Posts Tagged ‘MariaDB’

MariaDB at Percona Live Santa Clara

I for one can say that I’m truly excited that MariaDB will be part of Percona Live Santa Clara. The MariaDB session list includes:

  • A tutorial: Improving MySQL/MariaDB query performance through optimizer tuning by Timour Katchaounov and Sergey Petrunia. You can benefit from this even as a stock MySQL user naturally.
  • MySQL Plugins – why should I bother? by Sergei Golubchik is again something that isn’t only MariaDB specific since MySQL also has a plugin architecture. I don’t know if Sergei will talk about authentication plugins as well, but I can imagine this is on the mind of many people.
  • MariaDB: The 2012 edition by Colin Charles – well, this is me. You might wonder what we’ve been doing since mid-2009 having only made our first release in early-2010. We’ve achieved quite a lot in the project, so come find out why you might consider MariaDB to your alternative to MySQL. We may even have a surprise in the way of some new announcements here.
  • MySQL Optimizer Standoff MySQL 5.6 and MariaDB 5.3 by Peter Zaitsev is focused on the optimizer features between MySQL and MariaDB. MariaDB 5.3 as you might know features a lot of optimizer improvements.

The BoFs schedule has just been released, and on Wednesday evening from 9pm onwards, you can come visit Ballroom A to discuss MariaDB, help with the future roadmap as well as be filled with lots of salmiakkikossu.

We have already confirmed our acceptance of having a DotOrg booth and can’t wait till that information makes it up on the Internet.

All in all, I’m happy to be attending and speaking in Santa Clara yet again in the April timeframe. This has become somewhat of a yearly ritual. Make sure you register, and don’t forget to do a little searching to find some promo codes!

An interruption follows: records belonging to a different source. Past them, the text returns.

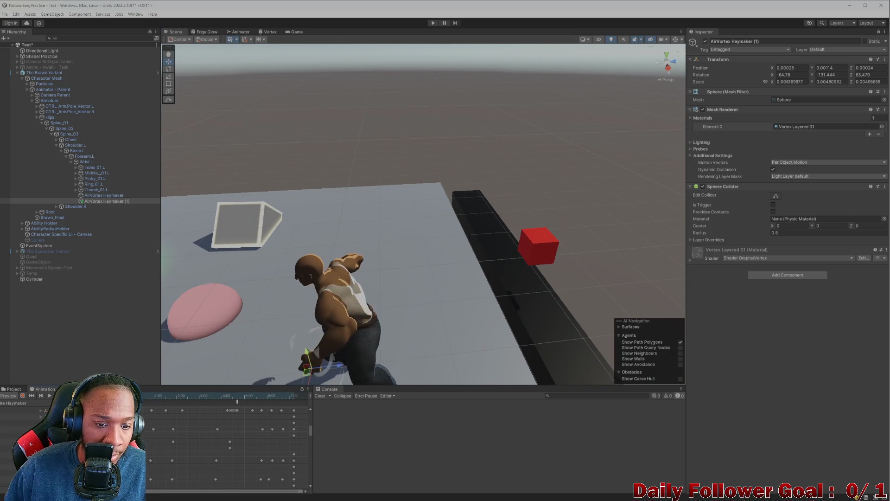
mouse_move(291, 324)
left_mouse_down()
mouse_move(342, 304)
mouse_move(405, 306)
left_mouse_up()
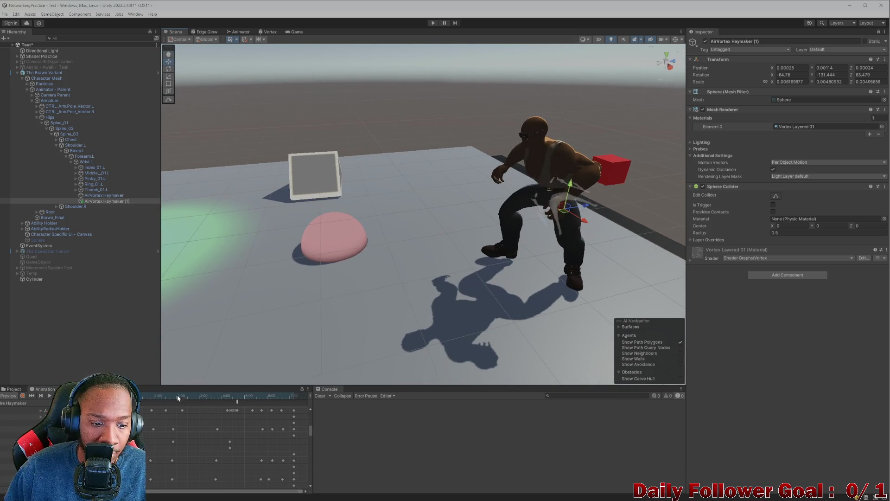
mouse_move(148, 395)
left_mouse_down()
mouse_move(238, 392)
mouse_move(140, 391)
mouse_move(197, 394)
mouse_move(184, 395)
left_mouse_up()
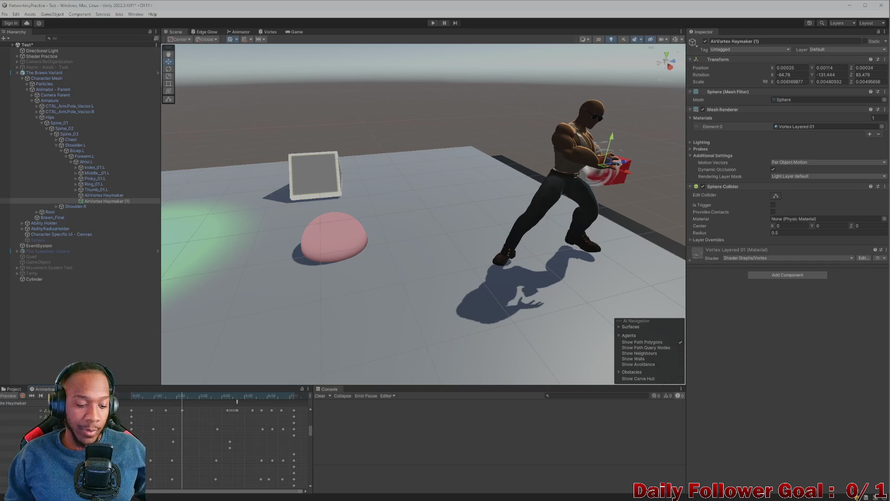
mouse_move(378, 228)
left_mouse_down()
mouse_move(449, 226)
mouse_move(390, 207)
mouse_move(391, 243)
mouse_move(338, 51)
left_mouse_up()
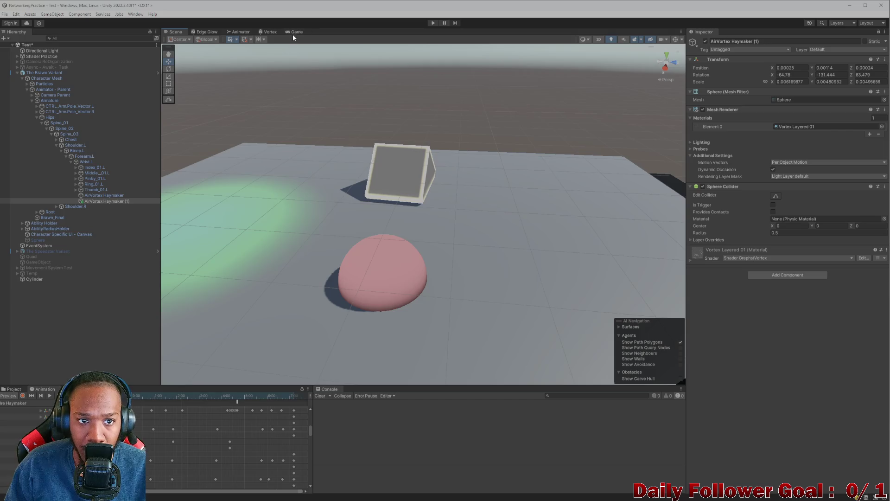
left_click(296, 32)
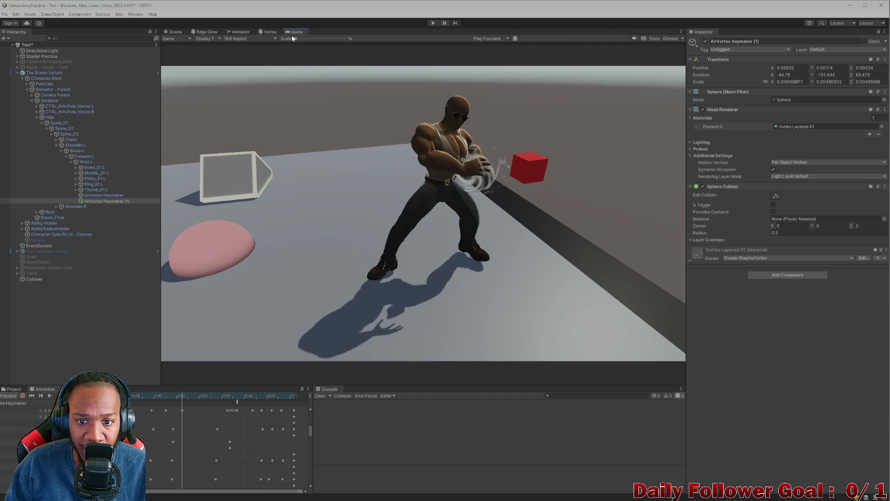
left_click(175, 32)
scroll(389, 221, "down", 5)
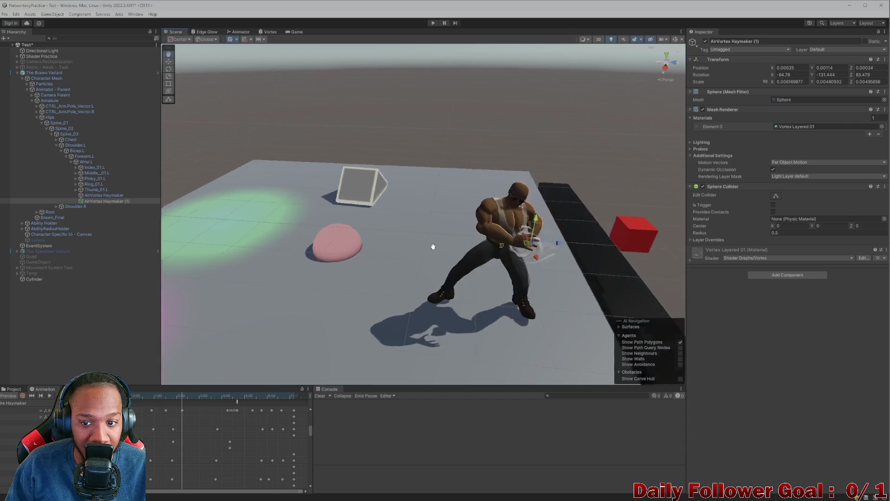
scroll(502, 285, "up", 10)
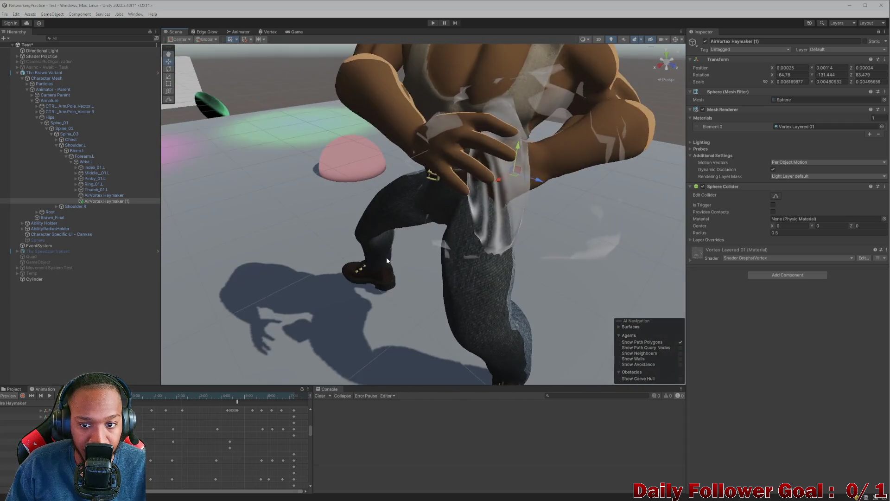
scroll(386, 255, "down", 5)
mouse_move(387, 250)
left_mouse_down()
mouse_move(396, 248)
mouse_move(377, 247)
left_mouse_up()
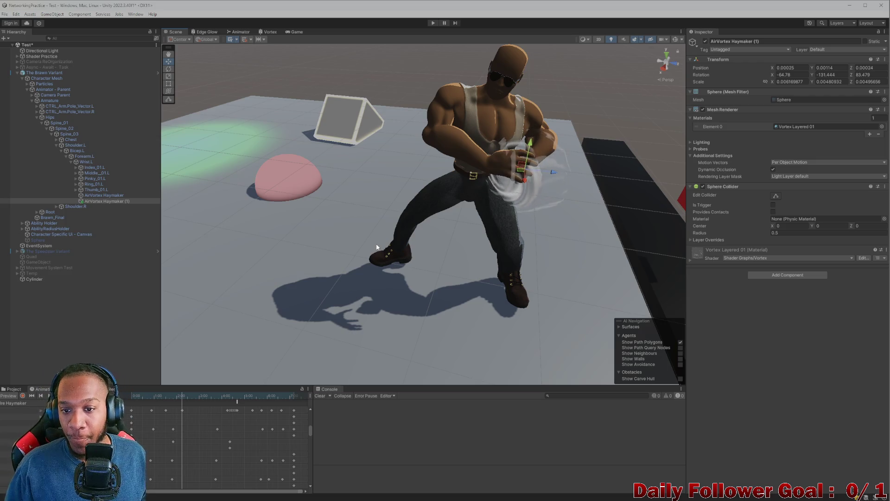
scroll(379, 248, "up", 3)
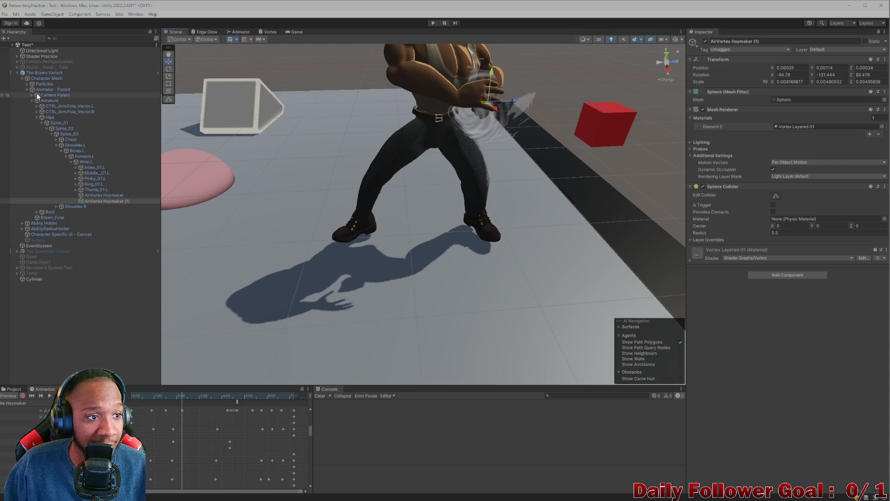
left_click(48, 73)
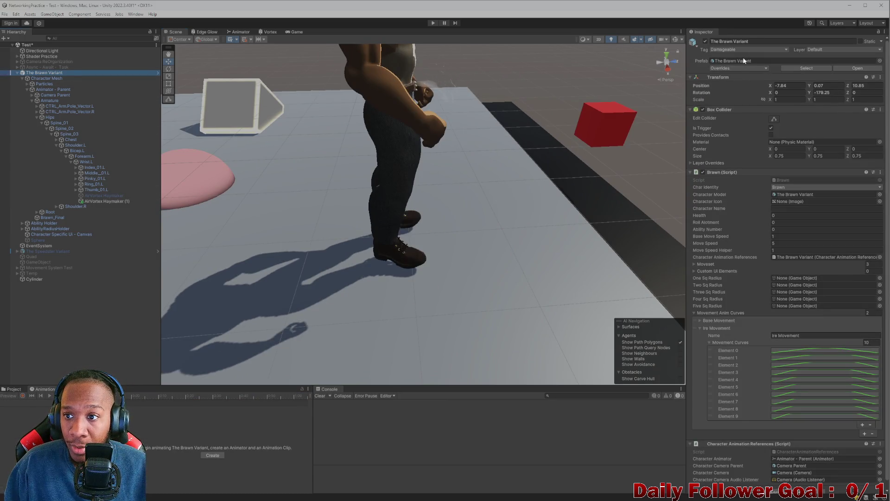
Inspect the added AirVortex Haymaker (1) in The Brawn Variant's Overrides, then select AirVortex Haymaker Outer.
left_click(737, 68)
scroll(793, 197, "down", 10)
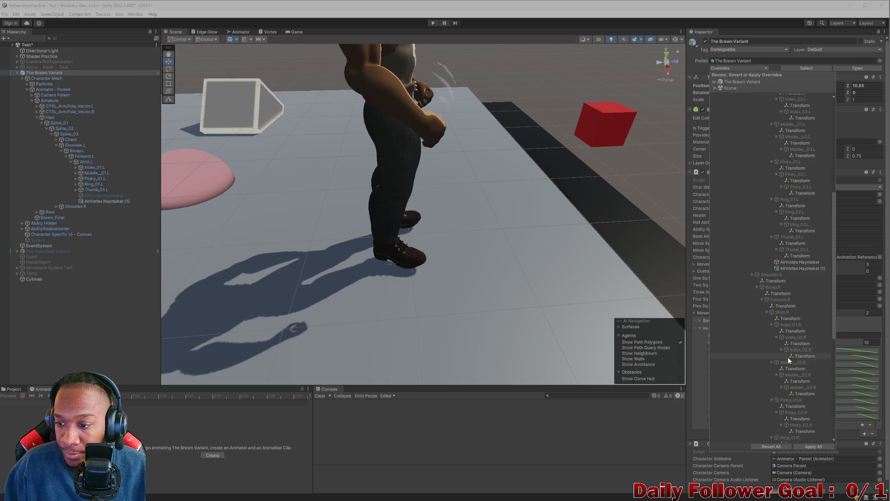
left_click(794, 269)
type("Outer")
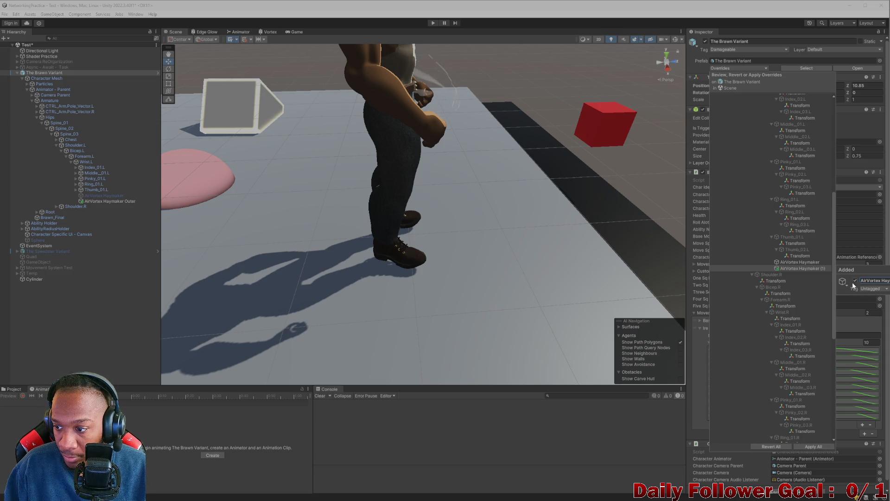
left_click(791, 268)
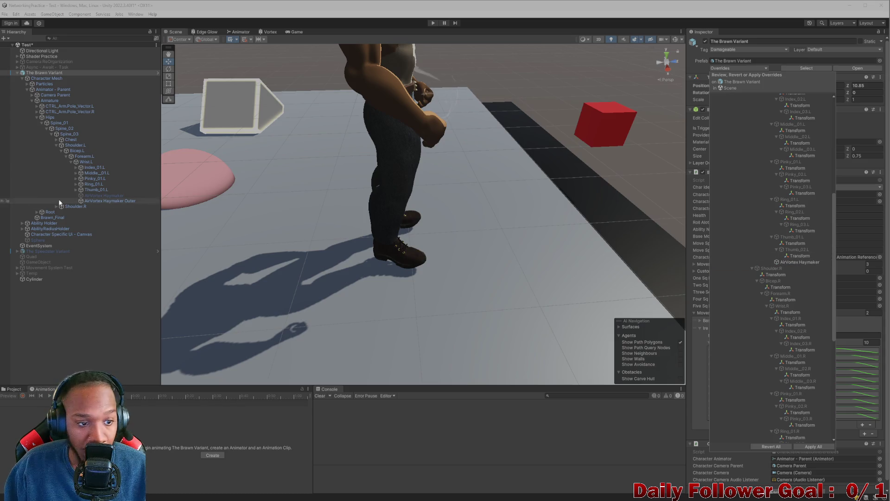
left_click(92, 201)
mouse_move(417, 194)
left_mouse_down()
mouse_move(463, 164)
mouse_move(493, 199)
mouse_move(407, 203)
left_mouse_up()
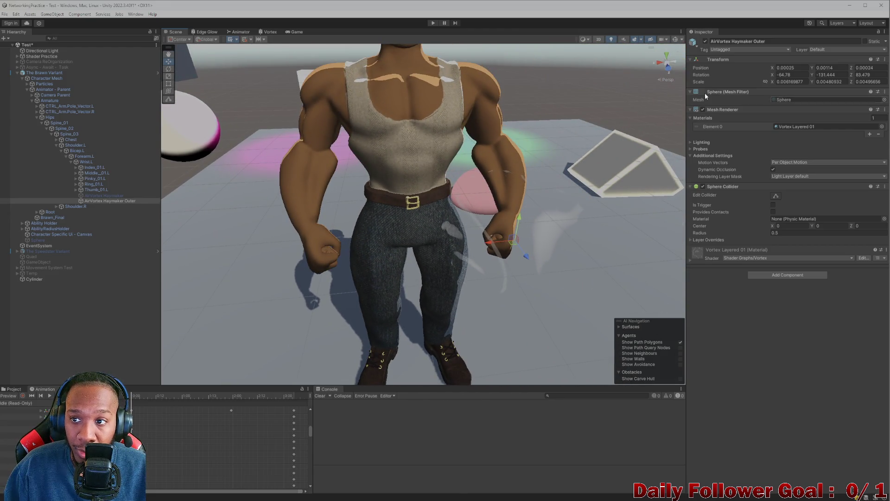
Deactivate the outer vortex, load the Haymaker clip, enable recording and move the playhead to 1:00.
left_click(706, 41)
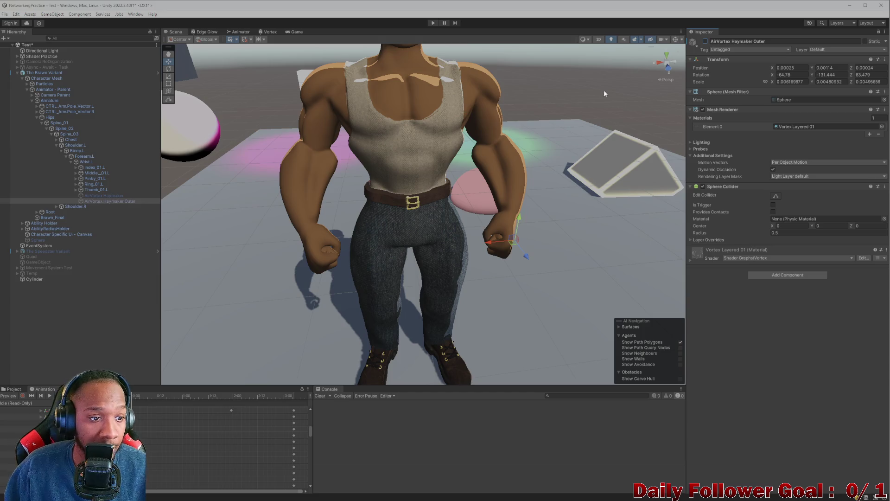
left_click(18, 403)
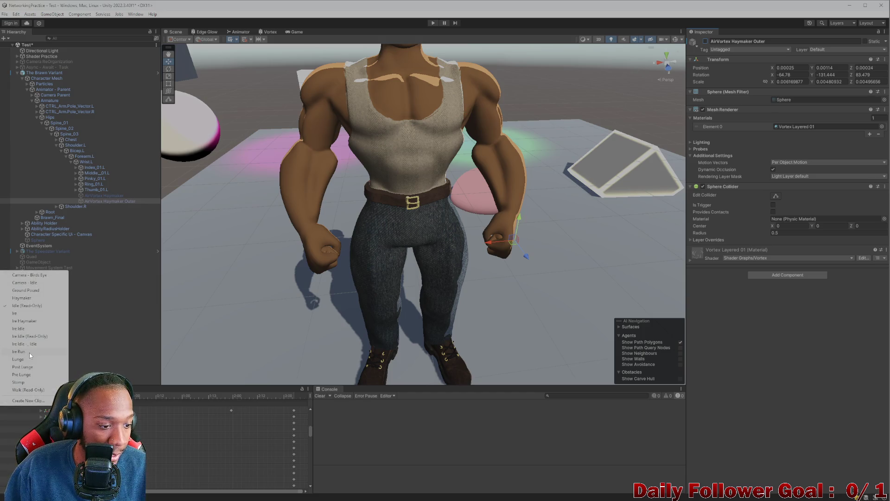
left_click(25, 321)
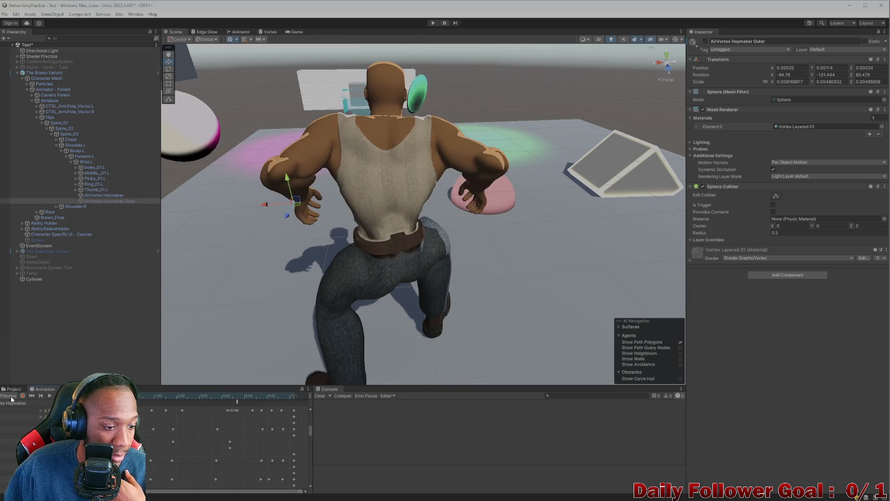
left_click(22, 397)
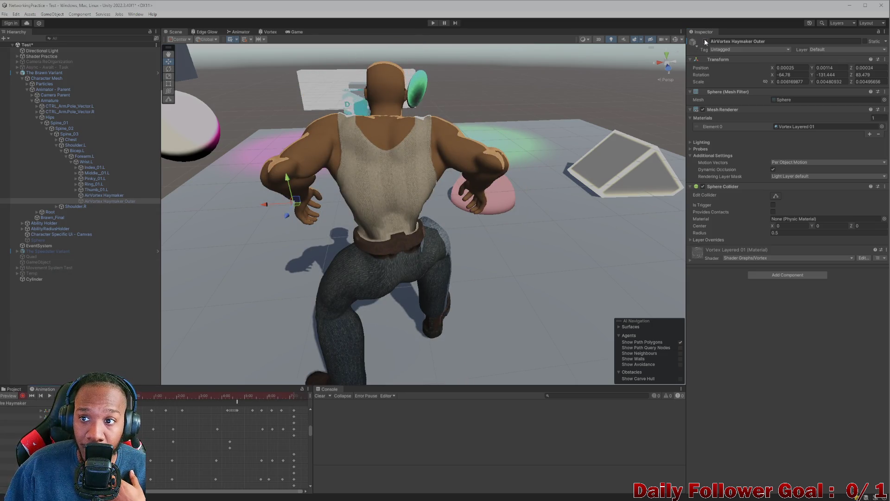
mouse_move(207, 240)
left_mouse_down()
mouse_move(260, 300)
mouse_move(370, 269)
mouse_move(386, 285)
mouse_move(345, 360)
left_mouse_up()
mouse_move(147, 396)
left_mouse_down()
mouse_move(186, 391)
mouse_move(177, 393)
left_mouse_up()
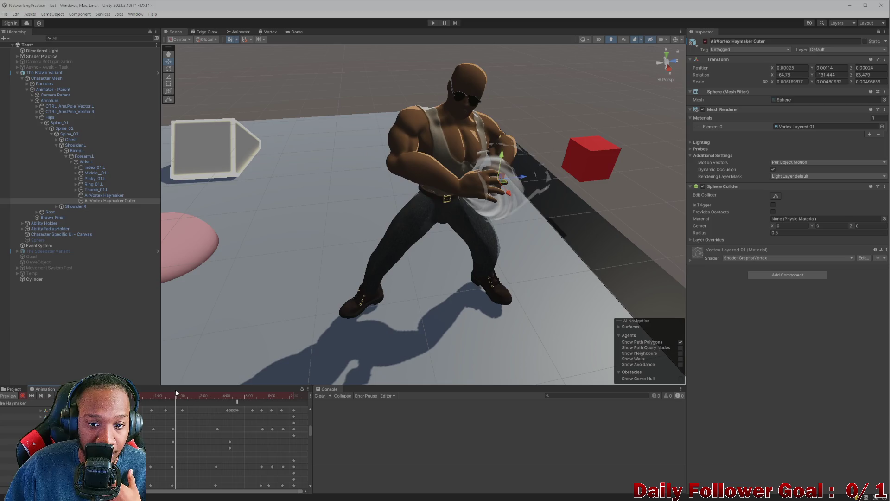
right_click(772, 82)
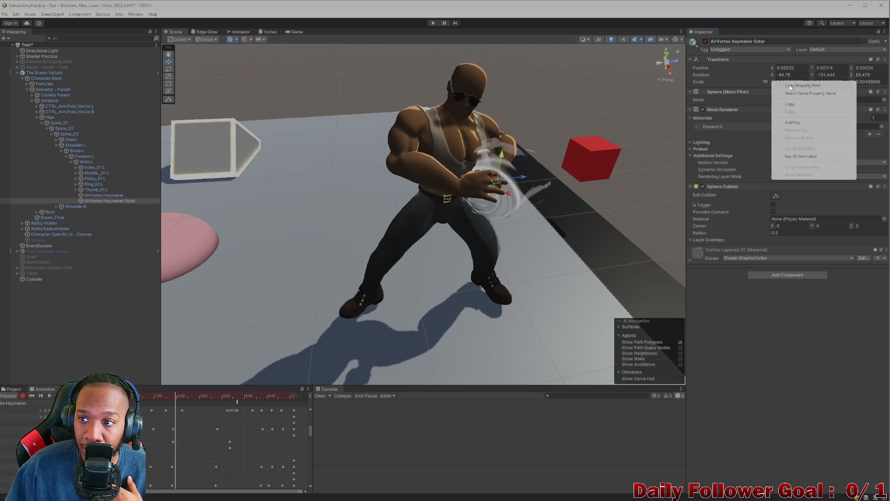
Add a Scale key at 1:00, then set Scale X and Y to 0 at an earlier frame.
left_click(793, 123)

Replication features of 2011 by Sergey Petrunia

Sergey Petrunia of the MariaDB project & Monty Program.

MySQL 5.5 GA at the end of 2010. MariaDB 5.3 RC towards the end of 2011 (beta in June 2011).

MySQL 5.5 is merged to Percona Server 5.5 which included semi-sync replication, slave fsync options, atuomatic relay log recovery, RBR slave type conversions (question if this is useful or not), individual log flushing (very useful, but not many using), replication heartbeat, SHOW RELAYLOG EVENTS. About 2/3rds of the audience use MySQL 5.5 in production, with only 2 people using semi-sync replication.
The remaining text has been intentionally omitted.